Jujur, aku sendiri kaget dengan apa yang dibawa tangan kananku. Pastilah tadi aku tidak sadar, sehingga membawanya keluar dari kamar Sam menuju kemari. “In..ini bukan apa-apa,” jawabku sambil memasukkannya ke dalam kantung mantel.
Sam mengangkat alisnya. “Oh..” responnya. “Hei James, kemarilah!”
Aku menuruti permintaannya dan berdiri di depannya, menghadap cermin. Aku melihat refleksi kami berdua. Sam yang notabene lebih tinggi dari pada aku, terlihat sangat menonjol dengan balutan mantel biru dongker kebanggaannya. Jika dillihat dari segi manapun di dalam cermin ini, memang aku selalu kalah telak dibanding Sam.
“Kau lihat?” tanya Sam. “Aku memang pantas menjadi kepala Administrasi, kan?”
Aku hanya diam, tidak berargumen.
“Ayolah, James..” ucapnya dengan nada merengek. “Berikan dokumen ini kepadaku. Biarkan aku yang menempati posisi itu. Ya?”
Aku masih belum memberikan jawaban. Entah karena sangat kesal sebab merasa dimanfaatkan atau.. Tunggu, dimanfaatkan?! Aku berbalik menghadap Sam. “Kau memanfaatkan aku?”

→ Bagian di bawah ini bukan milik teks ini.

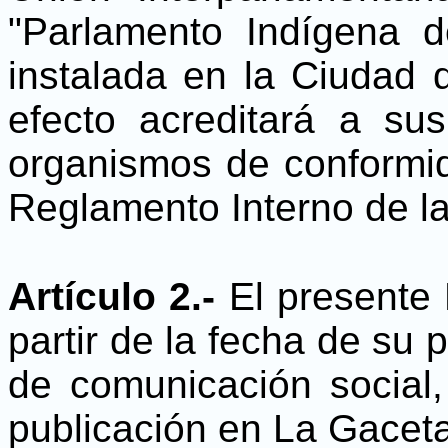
"Parlamento Indígena 
instalada en la Ciudad 
efecto acreditará a su
organismos de conformid
Reglamento Interno de l
Artículo 2.-
El presente 
partir de la fecha de su 
de comunicación social, 
publicación en La Gaceta,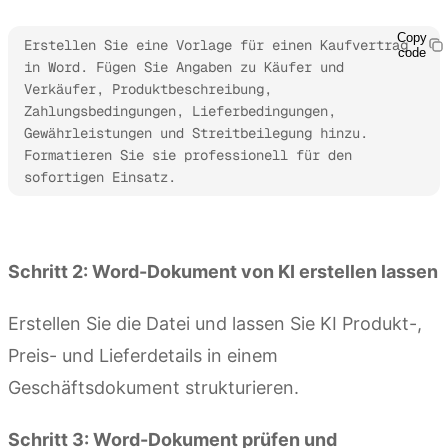
Copy
Erstellen Sie eine Vorlage für einen Kaufvertrag 
code
in Word. Fügen Sie Angaben zu Käufer und 
Verkäufer, Produktbeschreibung, 
Zahlungsbedingungen, Lieferbedingungen, 
Gewährleistungen und Streitbeilegung hinzu. 
Formatieren Sie sie professionell für den 
sofortigen Einsatz.
Kimi Docs ausprobieren
Schritt 2: Word-Dokument von KI erstellen lassen
Erstellen Sie die Datei und lassen Sie KI Produkt-,
Preis- und Lieferdetails in einem
Geschäftsdokument strukturieren.
Schritt 3: Word-Dokument prüfen und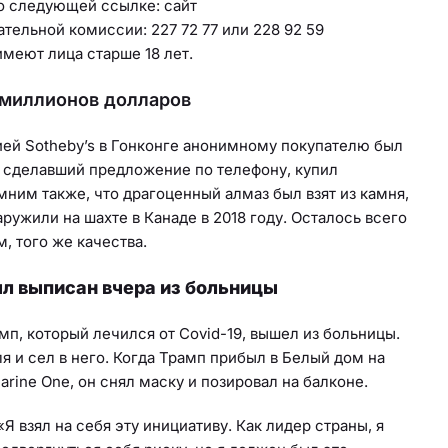
по следующей ссылке: сайт
тельной комиссии: 227 72 77 или 228 92 59
меют лица старше 18 лет.
6 миллионов долларов
ей Sotheby’s в Гонконге анонимному покупателю был
ь, сделавший предложение по телефону, купил
мним также, что драгоценный алмаз был взят из камня,
аружили на шахте в Канаде в 2018 году. Осталось всего
, того же качества.
л выписан вчера из больницы
, который лечился от Covid-19, вышел из больницы.
я и сел в него. Когда Трамп прибыл в Белый дом на
rine One, он снял маску и позировал на балконе.
Я взял на себя эту инициативу. Как лидер страны, я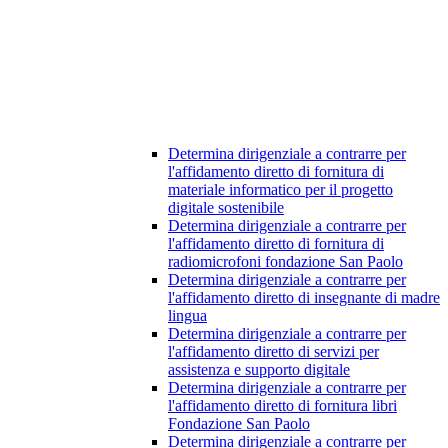
Determina dirigenziale a contrarre per
l'affidamento diretto di fornitura di
materiale informatico per il progetto
digitale sostenibile
Determina dirigenziale a contrarre per
l'affidamento diretto di fornitura di
radiomicrofoni fondazione San Paolo
Determina dirigenziale a contrarre per
l'affidamento diretto di insegnante di madre
lingua
Determina dirigenziale a contrarre per
l'affidamento diretto di servizi per
assistenza e supporto digitale
Determina dirigenziale a contrarre per
l'affidamento diretto di fornitura libri
Fondazione San Paolo
Determina dirigenziale a contrarre per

Sam cukup terkejut ketika mendengar ucapanku. Tetapi sedetik kemudian ia tersenyum, lalu membalikkan badan, memunggungiku. “Sudah sadar rupanya? Kau tahu kalau aku hanya berteman dengan kalangan elit saja. Dan aku berteman denganmu karena aku tahu kau sangat pintar, bahkan jenius. Secara kebetulan kita bekerja di perusahaan dan bidang yang sama. Sayang sekali jika teman tidak dapat membantu apa yang kita cita-citakan. Bukankah pertemanan diciptakan untuk saling membantu satu sama lain?”
Aku tidak bisa mengatakan apapun. Sam benar-benar sudah keterlaluan. Semua ucapan sampah yang biasa kugunakan untuk mencaci orang, tidak berarti lagi jika dihadapkan dengan Sam yang sekarang. Aku bisa merasakan otakku meluap-luap, otot-otot di kedua tanganku mengamuk dan ingin menggerakkan tanganku untuk memukulnya. Tetapi aku menahannya dengan memasukkannya ke dalam kantung mantel.
“James. Jangan tersinggung. Tetapi kau tahu, orang sepertimu tidak pantas jika menjadi kepala Administrasi. Kau sudah melihat dirimu di dalam cermin. Kau terlalu pendek, tidak punya teman, yah.. kurang bergaul dan....”
Spontan aku membalikkan tubuhnya, mencabut senjata yang aku bawa dari kamarnya dan menancapkannya ke tubuhnya. Sehingga Sam berhenti berceloteh dan terbaring di atas ranjang, mengerang. Aku membalikkan badan, menatap cermin. “Sam, memang cermin merefleksikan kenyataan. Tetapi dia selalu terbalik. Sehingga aku yang lebih pantas menempati posisi itu, meskipun aku terlihat serba kekurangan di depan cermin. Dia menampakkan kenyataan dan kebalikan secara bersamaan, Sam. Kurasa kau harus belajar fisika lagi.”